Many of those detained in Batavia are held indefinitely, despite never having committed a crime. Yeend and Phimasone were released from detention in 2018 and 2019, respectively, and now reside legally in New York State.
“This practice of paying people one dollar per day is bordering on slavery," Yeend said. "For the total hours that I worked, it was pennies per hour. It’s basically free work. When I think that I was working for a for-profit company, it’s disgusting.”
Both AGS and Immigration and Customs Enforcement have been repeatedly criticized for their treatment of immigrants at the Buffalo Federal Detention Center, including their failure to protect detainees from the spread of COVID-19.
According to Gloria Martinez, board co-chair of the Columbia County Sanctuary Movement, the plaintiffs’ allegations are consistent with the experiences of others detained in Batavia.
“One of our members risked his life as a detention center essential worker being paid a dollar a day to clean the infirmary and the living quarters of those who contracted COVID,” Martinez said.
Jennifer Connor, executive director of the Buffalo-based Justice for Migrant Families further attests to the exploitative nature of AGS’s employment practices.
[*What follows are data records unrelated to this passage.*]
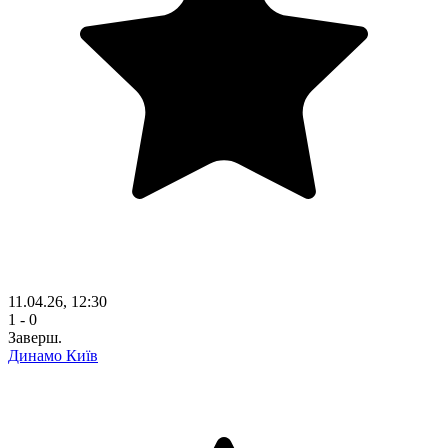
11.04.26, 12:30
1 - 0
Заверш.
Динамо Київ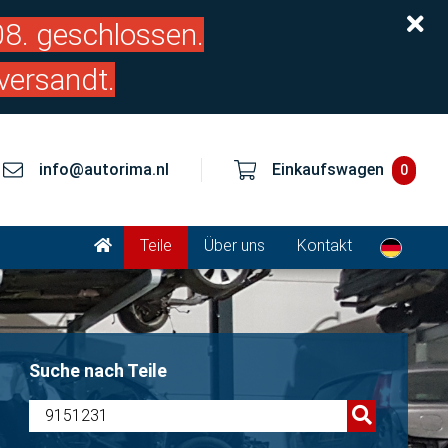
.08. geschlossen.
versandt.
info@autorima.nl
Einkaufswagen
0
Teile
Über uns
Kontakt
Suche nach Teile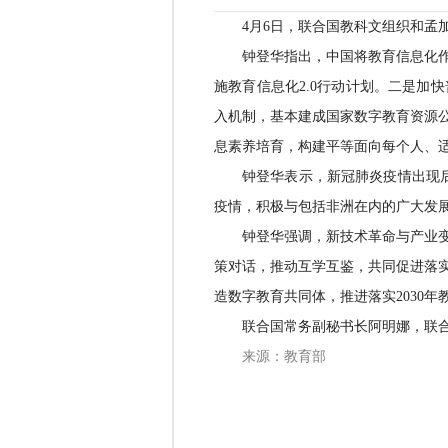
4月6日，联合国教科文组织和
钟登华指出，中国将教育信息化
施教育信息化2.0行动计划。二是加快
入机制，基本建成国家数字教育资源
息素养培育，构建平等面向每个人、
钟登华表示，新冠肺炎疫情出现
疫情，积极与包括非洲在内的广大发
钟登华强调，新技术革命与产业
策对话，推动互学互鉴，共同促进落
造数字教育共同体，推进落实2030
联合国常务副秘书长阿明娜，联
来源：教育部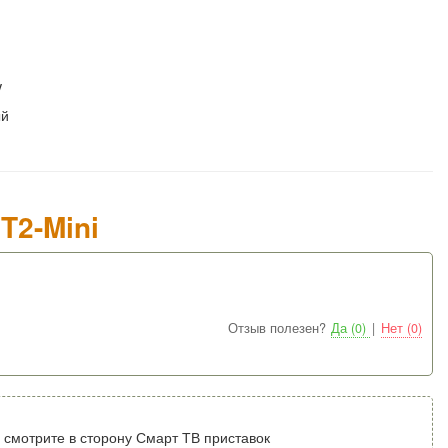
V
ый
T2-Mini
Отзыв полезен?
Да (0)
|
Нет (0)
 смотрите в сторону Смарт ТВ приставок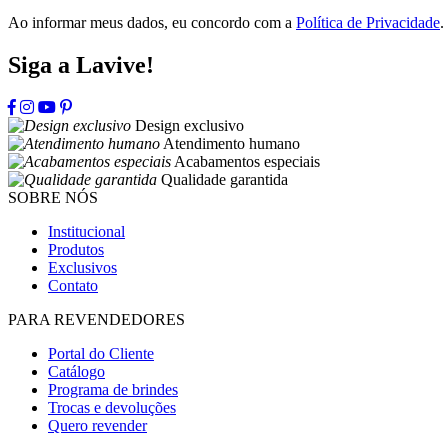
Ao informar meus dados, eu concordo com a
Política de Privacidade
.
Siga a Lavive!
Design exclusivo
Atendimento humano
Acabamentos especiais
Qualidade garantida
SOBRE NÓS
Institucional
Produtos
Exclusivos
Contato
PARA REVENDEDORES
Portal do Cliente
Catálogo
Programa de brindes
Trocas e devoluções
Quero revender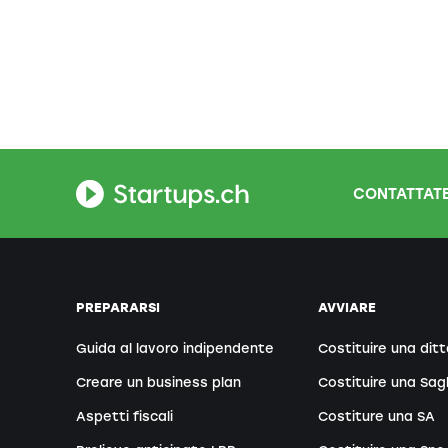
CONTATTATE
PREPARARSI
AVVIARE
Guida al lavoro indipendente
Costituire una ditt
Creare un business plan
Costituire una Sag
Aspetti fiscali
Costiture una SA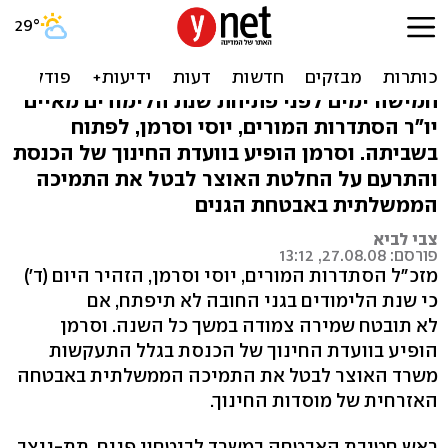
הסתדרות המורים: אין
אבטחה, אין לימודים
חמישה ימים לפני פתיחת שנת הלימודים מאיים
יו"ר הסתדרות המורים, יוסי וסרמן, לפתוח
בשביתה. וסרמן הופיע בוועדת החינוך של הכנסת
והתרעם על החלטת האוצר לבטל את התמיכה
הממשלתית באבטחת הגנים
צבי לביא
פורסם: 27.08.08, 13:12
מזכ"ל הסתדרות המורים, יוסי וסרמן, הזהיר היום (ד')
כי שנת הלימודים בגני החובה לא תיפתח, אם
לא תובטח שמירה צמודה במשך כל השנה. וסרמן
הופיע בוועדת החינוך של הכנסת בגלל התעקשות
משרד האוצר לבטל את התמיכה הממשלתית באבטחה
האזרחית של מוסדות החינוך.
ראש חטיבת האבטחה במשרד לביטחון פנים, תת-ניצב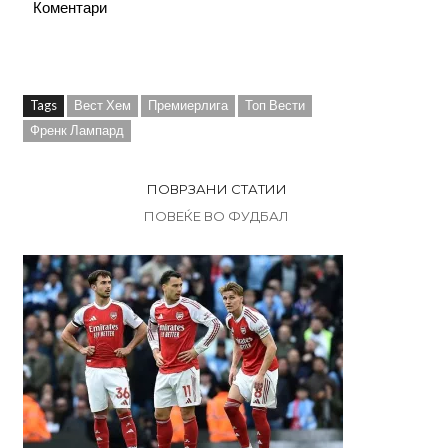
Коментари
Tags
Вест Хем
Премиерлига
Топ Вести
Френк Лампард
ПОВРЗАНИ СТАТИИ
ПОВЕЌЕ ВО ФУДБАЛ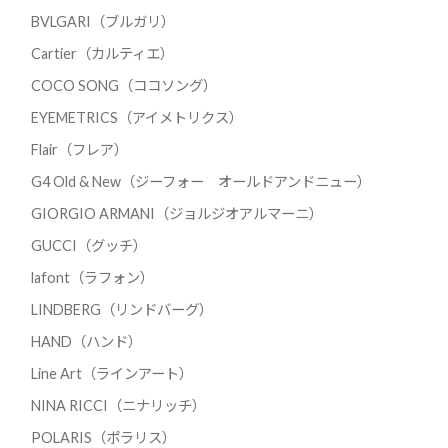
BVLGARI（ブルガリ）
Cartier（カルティエ）
COCO SONG（ココソング）
EYEMETRICS（アイメトリクス）
Flair（フレア）
G4 Old & New（ジーフォー オールドアンドニュー）
GIORGIO ARMANI（ジョルジオアルマーニ）
GUCCI（グッチ）
lafont（ラフォン）
LINDBERG（リンドバーグ）
HAND（ハンド）
Line Art（ラインアート）
NINA RICCI（ニナリッチ）
POLARIS（ポラリス）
“During the COVID pandemic, people who are detained are given a small hotel sized bar of soap for a week and so must buy their own hygiene supplies from the company-owned commissary," Connor said.
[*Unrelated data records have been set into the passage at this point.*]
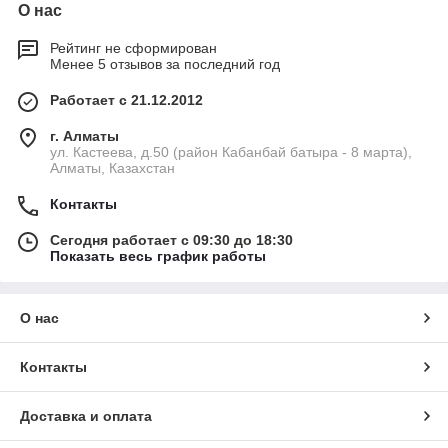
О нас
Рейтинг не сформирован
Менее 5 отзывов за последний год
Работает с 21.12.2012
г. Алматы
ул. Кастеева, д.50 (район Кабанбай батыра - 8 марта),
Алматы, Казахстан
Контакты
Сегодня работает с 09:30 до 18:30
Показать весь график работы
О нас
Контакты
Доставка и оплата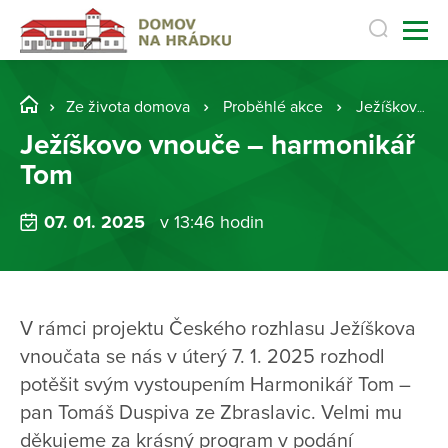
Ze života domova
Proběhlé akce
Ježíškovo vnouče – harmonikář Tom
Ježíškovo vnouče – harmonikář
Tom
07. 01. 2025
v 13:46 hodin
V rámci projektu Českého rozhlasu Ježíškova
vnoučata se nás v úterý 7. 1. 2025 rozhodl
potěšit svým vystoupením Harmonikář Tom –
pan Tomáš Duspiva ze Zbraslavic. Velmi mu
děkujeme za krásný program v podání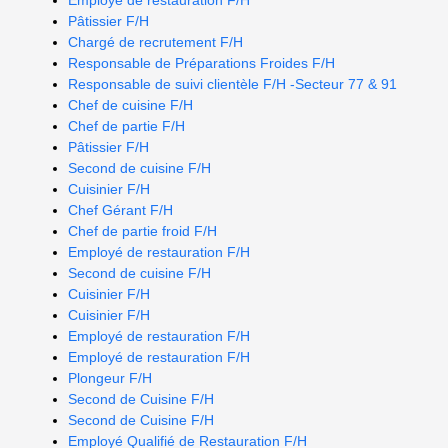
Employé de restauration F/H
Pâtissier F/H
Chargé de recrutement F/H
Responsable de Préparations Froides F/H
Responsable de suivi clientèle F/H -Secteur 77 & 91
Chef de cuisine F/H
Chef de partie F/H
Pâtissier F/H
Second de cuisine F/H
Cuisinier F/H
Chef Gérant F/H
Chef de partie froid F/H
Employé de restauration F/H
Second de cuisine F/H
Cuisinier F/H
Cuisinier F/H
Employé de restauration F/H
Employé de restauration F/H
Plongeur F/H
Second de Cuisine F/H
Second de Cuisine F/H
Employé Qualifié de Restauration F/H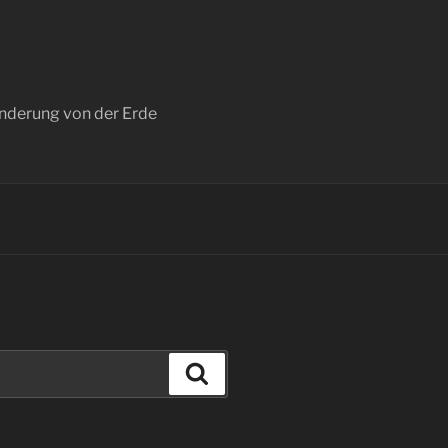
anderung von der Erde
Suchen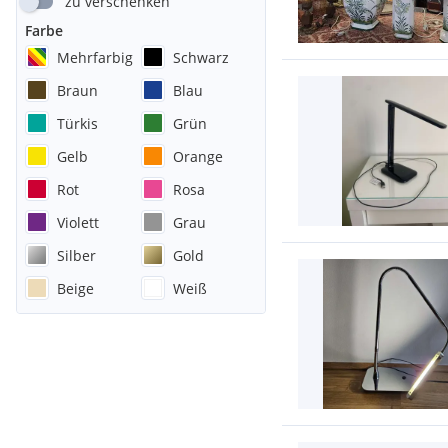
zu verschenken
Farbe
Mehrfarbig
Schwarz
Braun
Blau
Türkis
Grün
Gelb
Orange
Rot
Rosa
Violett
Grau
Silber
Gold
Beige
Weiß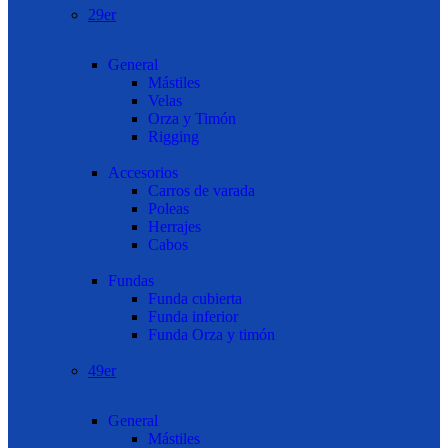
29er
General
Mástiles
Velas
Orza y Timón
Rigging
Accesorios
Carros de varada
Poleas
Herrajes
Cabos
Fundas
Funda cubierta
Funda inferior
Funda Orza y timón
49er
General
Mástiles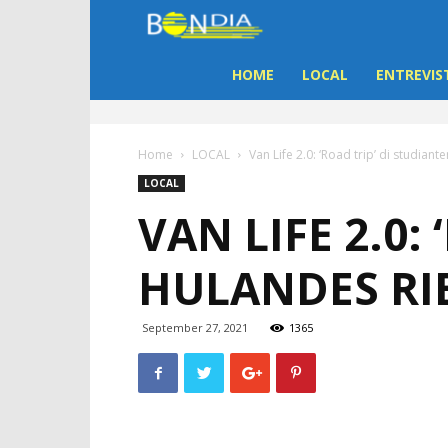
Bon
Dia
HOME
LOCAL
ENTREVIS
Aruba
Home
LOCAL
Van Life 2.0: ‘Road trip’ di studian
|
LOCAL
VAN LIFE 2.0:
Noticia
HULANDES RI
di
Aruba
September 27, 2021
1365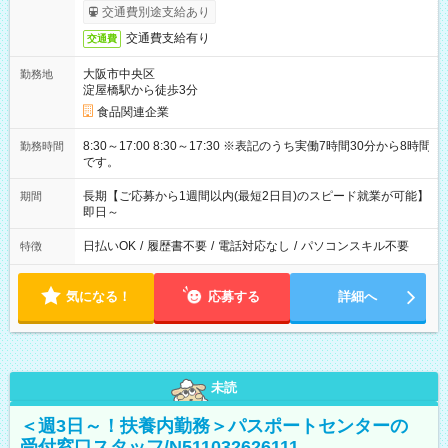
交通費別途支給あり
交通費支給有り
交通費
大阪市中央区
勤務地
淀屋橋駅から徒歩3分
食品関連企業
8:30～17:00 8:30～17:30 ※表記のうち実働7時間30分から8時間
勤務時間
です。
長期【ご応募から1週間以内(最短2日目)のスピード就業が可能】
期間
即日～
日払いOK
/
履歴書不要
/
電話対応なし
/
パソコンスキル不要
特徴
気になる！
応募する
詳細へ
未読
＜週3日～！扶養内勤務＞パスポートセンターの
受付窓口スタッフ/N511032626111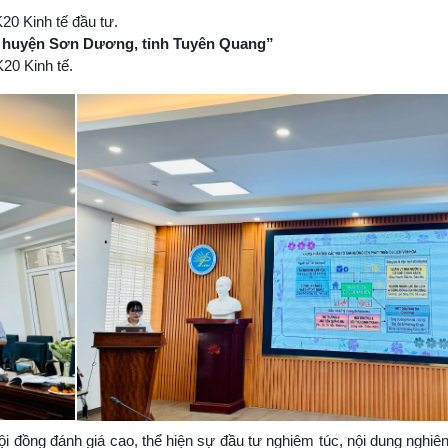
20 Kinh tế đầu tư.
n huyện Sơn Dương, tỉnh Tuyên Quang”
20 Kinh tế.
i đồng đánh giá cao, thể hiện sự đầu tư nghiêm túc, nội dung nghiê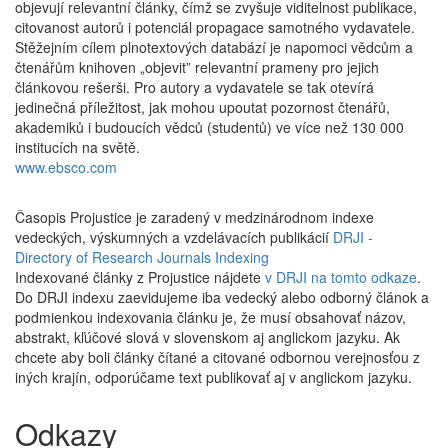
objevují relevantní články, čímž se zvyšuje viditelnost publikace,
citovanost autorů i potenciál propagace samotného vydavatele.
Stěžejním cílem plnotextových databází je napomoci vědcům a
čtenářům knihoven „objevit” relevantní prameny pro jejich
článkovou rešerši. Pro autory a vydavatele se tak otevírá
jedinečná příležitost, jak mohou upoutat pozornost čtenářů,
akademiků i budoucích vědců (studentů) ve více než 130 000
institucích na světě.
www.ebsco.com
Časopis Projustice je zaradený v medzinárodnom indexe
vedeckých, výskumných a vzdelávacích publikácií
DRJI -
Directory of Research Journals Indexing
Indexované články z Projustice nájdete
v DRJI na tomto odkaze
.
Do DRJI indexu zaevidujeme iba vedecký alebo odborný článok a
podmienkou indexovania článku je, že musí obsahovať názov,
abstrakt, kľúčové slová v slovenskom aj anglickom jazyku. Ak
chcete aby boli články čítané a citované odbornou verejnosťou z
iných krajín, odporúčame text publikovať aj v anglickom jazyku.
Odkazy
"Working for $1 a day for commissary when commissary is required to make phone calls to lawyers and family, buy stamps to mail letters and important documents, buy extra food because the portions provided in Batavia are notoriously meager, is not a choice. This is coercion."
Plaintiffs are represented in the case by WJCNY attorneys Robert McCreanor, Maureen Hussain, Laura Revercomb, and Dan Getman (of counsel), with support from Borealis Philanthopy.
WJCNY is a not-for-profit organization with a mission to pursue justice for those denied human rights with a focus on agricultural and other low wage workers, through legal representation, community empowerment and advocacy for institutional change.